Document section »
● ● ● ● ●

So much; what would you say is your gift?

Sharing important information and charity. I am addicted to helping people- rich or poor. My pastor calls it the Ministry of Helps.

Can we talk about your books first? How many have you written?

I won my first prize when I was only 13 in 1976, an essay on What I Like Best About Nigeria. Then I started writing professionally at 18 and my first book “Children of Heaven”, a collection of poems was published in 1987 by Krystal Publications Limited in Lagos. In all I have written six books.

They don’t seem to be very visible locally. What is your marketing strategy?

My first book “Children of Heaven” was well publicized and reviewed in The Guardian, The Punch, Radio Nigeria and made the prime time Nigeria Television Authority (NTA) news read by Siene Allwell-Brown in 1988. It made me a national celebrity. And The Guardian reviewed “In the House of Dogs” prominently on January 1, 2012, for the New Year and actually addressed the critical issues that caused the nationwide protests against the government’s removal of the fuel subsidy on petrol. “The Language of True Love”, sold out on Bonny Island and the copies at Glendora sold out as well and copies were sold by roadside book sellers in Lagos.

Which of your books is your favourite?

I love “Bye, Bye Mugabe” and I am revising it for a new edition. The new book will be titled “The Prophet Lied” and I know it is going to become an international best seller for original contemporary poetry. The subjects are gripping as the book addresses all the issues of life on earth from the classic temporal to the spiritual in all existential circumstances with provocative thoughts and evocative figures of speech on every facet and aspect of what transpires in our contemporary world.

● ● ● ● ●

Source excerpt »
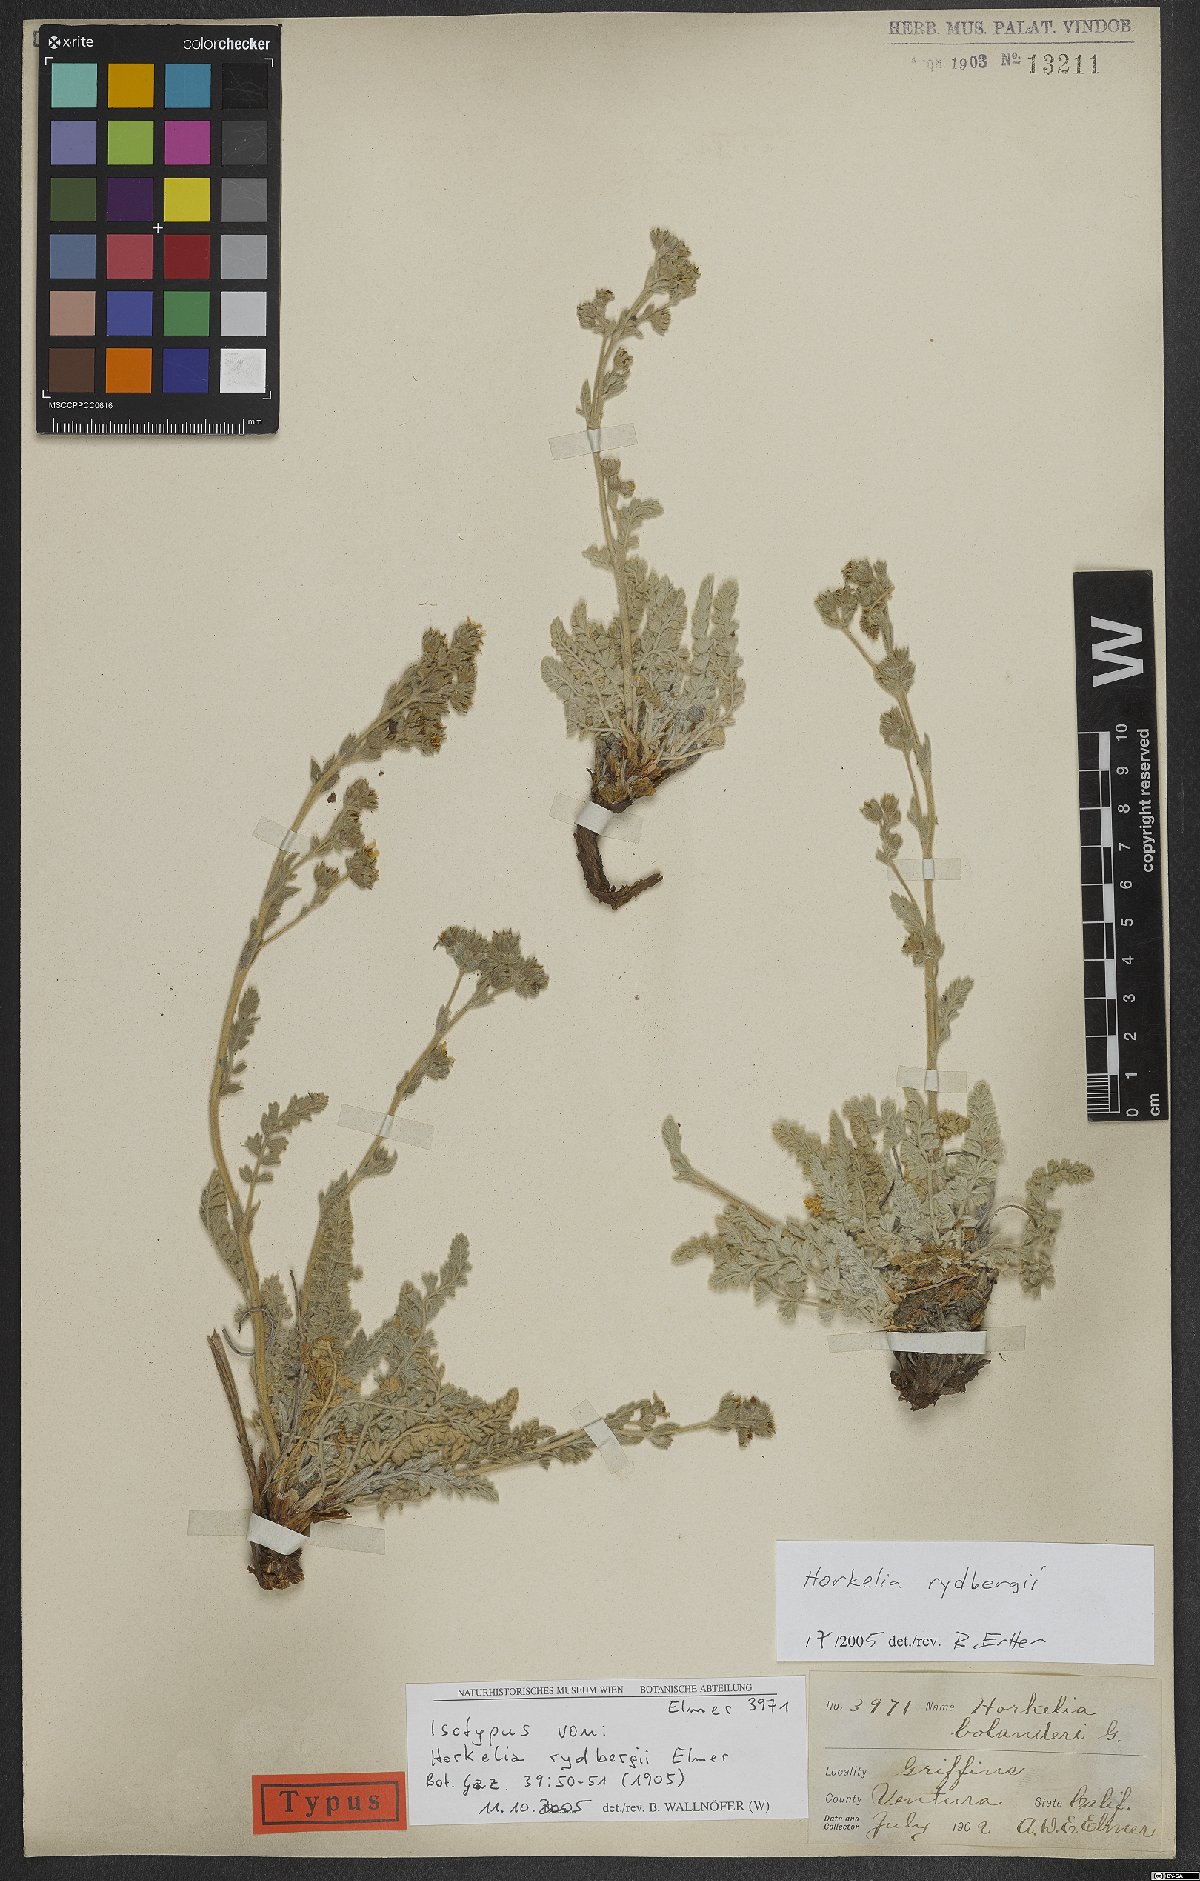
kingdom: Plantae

● ● ● ● ●

The tasks »
A – According to the interview, what title will the new edition of "Bye, Bye Mugabe" carry?
B – Carry the interview forward from its last sentence, in the same question-and-answer style.
The listing is separate from the interview and has nothing to do with it.

Task-by-task results »
A – "The Prophet Lied"

B –
How do your book ideas drop, and how do you write?

First and foremost, I am inspired by God, as He gives me the Rhema as an eye witness of what is going on the planet He created. My books are my testimonies of life on earth as God gives me the grace to write.

Now, let’s talk about your blogs. Your name doesn’t seem to come up among the popular bloggers in town. Is it because you blog mostly foreign stuff?

I am one of the most popular and most prolific African bloggers, but many people in Nigeria don’t know this, because they don’t know the leading bloggers of note in the world. In fact, I was even unfairly banned from the award winning Global Voices when someone falsely accused me of inciting Igbos reprisal attacks against Hausas that could be an indication of some popularity.

I am also a member of the most popular bloggers networks where you hardly see Nigerian bloggers, like Technorati the leading blogs network in the world where I am also an author and on Blog Critics. My blogs are participating in The Citizen Media Law Project (CMLP) hosted by Harvard University’s Berkman Center for Internet & Society, a research center founded to explore cyberspace, share in its study, and help pioneer its development. And my flagship news blog Nigerians Report is studied at some universities in the US. My blogs are among the only few Nigerian blogs with international contributors. Nigerian Times is the highest ranked African blog on film by Technorati that is indexing over 112.8 million blogs on the internet with my Nigerian Times ranked 143 for film news and information. I don’t make noise, I make news and I make history.

How many blogs do you run? Why so many?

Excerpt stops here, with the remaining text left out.